インタビュー》オードリー・タン氏「民主国家はレジリエントなネット空間を共創すべき」 AI時代の世論操作に警鐘

オードリー・タン氏はインタビューに応じ、「民主国家はレジリエントなネット空間を共創すべき」と語った。(黃信維撮影)

JR東日本が主催する大型イノベーションイベント「GATEWAY Tech TAKANAWA 2025」が、5月13日から14日にかけて高輪ゲートウェイシティにて開催された。同イベントは、同地区の都市再開発プロジェクト始動後、初となる国際規模の交流プラットフォームであり、「地球共益の実現に向けた共創の祭典」を理念に掲げている。台湾の無任所大使であり、前デジタル発展部部長のオードリー・タン氏も招かれ、「地球共益の実現に向けたメッセージ」と題した基調講演を行った。《風傳媒(The Storm Media)》は会場にて、台湾メディアとして唯一、タン氏へのインタビューを実施した。

タン氏は「フェイクニュースはもはや“偽の内容”そのものに頼らず、大量の“見分けがつかない”AI生成アカウントによる世論誘導の形をとっている。ゆえに民主国家は、レジリエント(強靭)なネット空間を共に創り上げるべきだ」と強調した。

開会の挨拶では、JR東日本常務取締役・マーケティング本部長の中川晴美氏が「高輪ゲートウェイシティは、100年後の心豊かな暮らしを見据えて設計された実験場であり、未来のライフスタイルを検証・修正・革新し続ける開かれたプラットフォームとなる」と述べた。
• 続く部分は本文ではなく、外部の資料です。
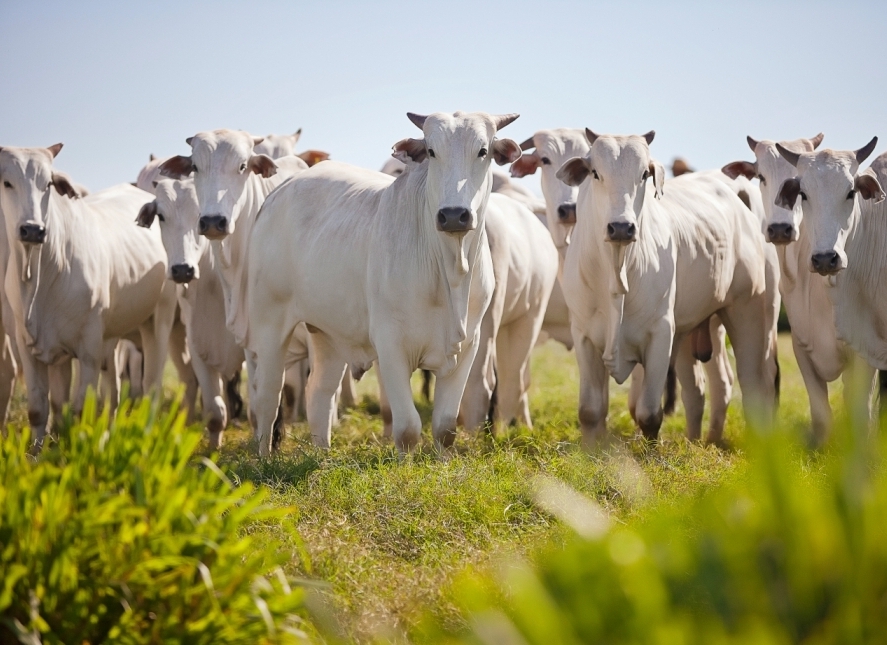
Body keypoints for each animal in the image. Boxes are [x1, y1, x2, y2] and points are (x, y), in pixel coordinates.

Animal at [0, 145, 179, 448]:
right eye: (6, 182)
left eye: (48, 183)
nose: (33, 229)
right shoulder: (31, 348)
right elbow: (43, 410)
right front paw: (37, 454)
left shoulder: (88, 348)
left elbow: (81, 409)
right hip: (112, 337)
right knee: (114, 393)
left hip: (158, 321)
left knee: (151, 387)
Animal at [245, 112, 520, 452]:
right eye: (431, 151)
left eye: (483, 151)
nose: (454, 215)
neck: (450, 271)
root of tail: (278, 193)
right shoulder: (390, 345)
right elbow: (407, 428)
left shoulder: (468, 345)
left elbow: (445, 428)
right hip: (269, 324)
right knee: (267, 396)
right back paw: (263, 456)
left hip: (327, 332)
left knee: (319, 392)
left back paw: (322, 453)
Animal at [560, 131, 780, 442]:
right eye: (595, 173)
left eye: (644, 174)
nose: (621, 227)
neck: (616, 271)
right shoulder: (584, 336)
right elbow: (591, 412)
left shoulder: (661, 334)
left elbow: (649, 414)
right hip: (694, 330)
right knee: (704, 388)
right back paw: (702, 441)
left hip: (750, 314)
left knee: (755, 386)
今回の「GATEWAY Tech TAKANAWA 2025」は、その理念の起点となるものであり、スタートアップピッチ、共益ファンド「高輪地球共益基金」、商業イノベーション拠点「LiSH」の三つの柱を通じて、広域的な起業エコシステムの構築を目指している。中川氏は「初日の基調講演で、タン氏がどのようにテクノロジーを通じて社会をつなぎ、グローバルな共創目標を語るのか、非常に楽しみだ」と期待を寄せた。

イベントには、産官学のリーダーやスタートアップ企業が多数参加し、スマートシティ、技術革新、サステナビリティの交差点について議論が交わされた。2日間で延べ3,000人以上の来場が見込まれている。
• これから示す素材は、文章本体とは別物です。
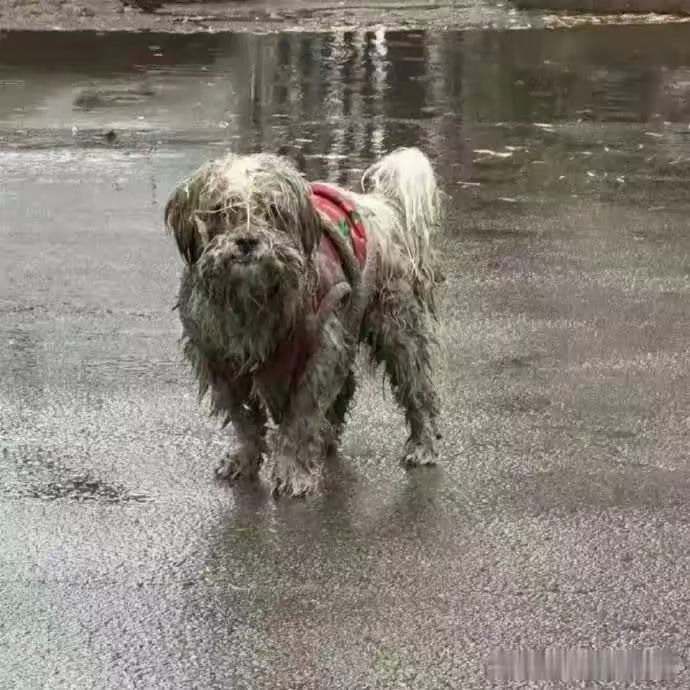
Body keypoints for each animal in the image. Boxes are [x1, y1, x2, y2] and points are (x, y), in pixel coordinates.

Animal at [163, 148, 440, 498]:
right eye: (223, 210)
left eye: (272, 210)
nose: (247, 241)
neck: (252, 302)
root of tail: (381, 208)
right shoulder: (220, 362)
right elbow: (243, 419)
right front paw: (245, 459)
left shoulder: (318, 348)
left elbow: (301, 414)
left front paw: (294, 472)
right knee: (346, 387)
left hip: (395, 326)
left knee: (416, 388)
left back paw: (423, 444)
初日の午前、タン氏は「地球共益の実現に向けたメッセージ(地球益の実現に向けたメッセージ)」と題して基調講演を行った。講演では、台湾の過去10年間にわたるデジタル民主主義の試みを軸に、2014年の社会的信頼の低下とひまわり運動(太陽花運動)から話を始め、AI時代において「技術を通じた対話とコンセンサス形成の在り方」を語り、生成系AIがもたらす挑戦と可能性に対し、民主主義国家が制度的な革新によって応えるべきだと呼びかけた。

《風傳媒》の会後インタビューにて、記者は「グローバル・コモンズ(地球共益)」が今回のフォーラムの核心概念の一つであることを踏まえ、オープンデータやデジタル民主主義における台湾の経験が他国の手本となり得るか、また現在台湾が直面している課題について質問した。 (関連記事: 「2014年、政府の信頼度はわずか9%」オードリー・タン、東京で講演:太陽花運動からAI詐欺対策へ──台湾、デジタル民主主義で社会的信頼を 関連記事をもっと読む

これに対し、タン氏は「演説でも述べた通り、欧米の民主国家ではAIが民主制度に与える影響について悲観的な見方が広がっている」と述べ、米国のピュー・リサーチ・センターが先月発表した調査を引用。「米国ではわずか9%の回答者しかAIが民主主義に好影響をもたらすと考えていない。これは、私たちが構造的な課題に直面していることを示している。AIが容易に世論を生成し、対立を深め、偽情報を拡散できる時代に、民主制度は果たして解決策と統合力を持ち続けられるのかが問われている」と語った。